+++ SELECTED TEXT +++

First-ever Thai adaptation of Czech anti-war novel to be staged

The first-ever Thai adaptation of a 1923 Czech anti-war novel will be coming to a stage near you at Chulalongkorn University this coming week, as part of the Czech Arts and Culture Week. 
 
Itinerary for "A (not so) Good Evening with the (not so) Good Soldier Švejk (See larger image)
 
 
Thailand’s premiere avant-garde theater troupe, B-Floor, will perform an adaptation of the anti-war, absurdist novel The Good Soldier Švejk (1923) by Jaroslav Hašek. The adaptation, “A (not so) Good Evening with the (not so) Good Soldier Švejk” has been written by Chulalongkorn University’s Verita Sriratana, the event coordinator for the entire Czech Arts and Culture Week, and directed by B-Floor’s Sasapin Siriwanij. The troupe’s Sirameth Akkarapakulseth will play Švejk, and Thanakorn Thipayametrakul the supporting roles.
 
 
Sirameth Akkarapakulseth and Thanakorn Thipayametrakul play in "A (not so) Good Evening with the (not so) Good Soldier Švejk"
 
Verita hopes that the novel’s core messages, in a mixed-media, adapted stage form, will find meaning with the current Thai audience and the local political climate. The absurdity of following orders and authoritarianism resonates not only with early 20th century Czechoslovakia and the Austro-Hungarian Army, she says, but also with post-2014 Thailand and another well-known army.

+++ MATERIAL PROVIDED +++

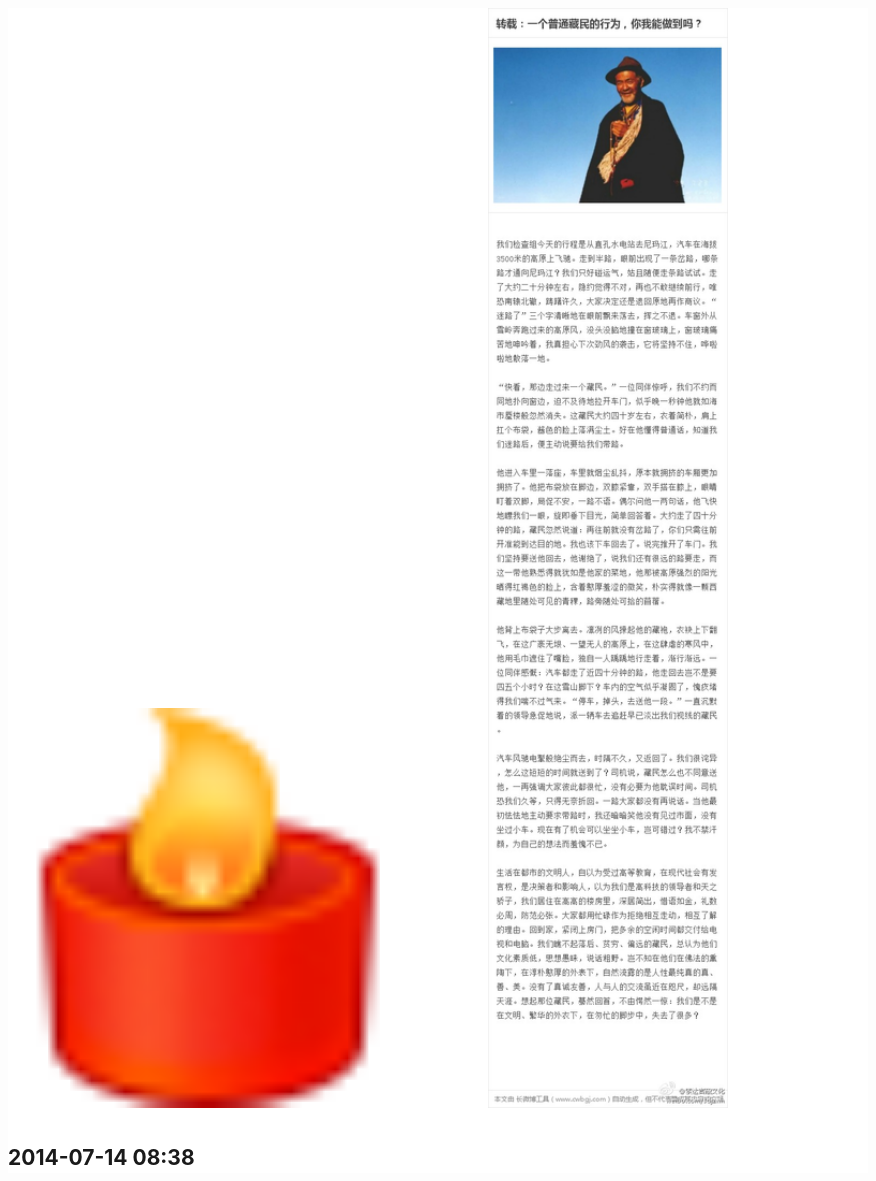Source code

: <img src="../Image/2018new_lazhu_org.png" width="400"><img src="../Image/6aa7ad10gw1ehtinrckpvj20c81jnqbq.jpg" width="400">
 ## 2014-07-14 08:38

+++

**WRITTEN TASK 1:** Render this sentence from the article on the Thai Švejk adaptation into Spanish: "The troupe’s Sirameth Akkarapakulseth will play Švejk, and Thanakorn Thipayametrakul the supporting roles."
**WRITTEN TASK 2:** From the article on the Thai Švejk adaptation, extract the passage that begins at the words "First-ever Thai adaptation of Czech" and stops after "the supporting roles.", copying it without change.
The listing has no connection to the article on the Thai Švejk adaptation.

**ANSWER AREA 1:** Sirameth Akkarapakulseth, de la compañía, interpretará a Švejk, y Thanakorn Thipayametrakul, los papeles secundarios.

**ANSWER AREA 2:**
First-ever Thai adaptation of Czech anti-war novel to be staged

The first-ever Thai adaptation of a 1923 Czech anti-war novel will be coming to a stage near you at Chulalongkorn University this coming week, as part of the Czech Arts and Culture Week. 
 
Itinerary for "A (not so) Good Evening with the (not so) Good Soldier Švejk (See larger image)
 
 
Thailand’s premiere avant-garde theater troupe, B-Floor, will perform an adaptation of the anti-war, absurdist novel The Good Soldier Švejk (1923) by Jaroslav Hašek. The adaptation, “A (not so) Good Evening with the (not so) Good Soldier Švejk” has been written by Chulalongkorn University’s Verita Sriratana, the event coordinator for the entire Czech Arts and Culture Week, and directed by B-Floor’s Sasapin Siriwanij. The troupe’s Sirameth Akkarapakulseth will play Švejk, and Thanakorn Thipayametrakul the supporting roles.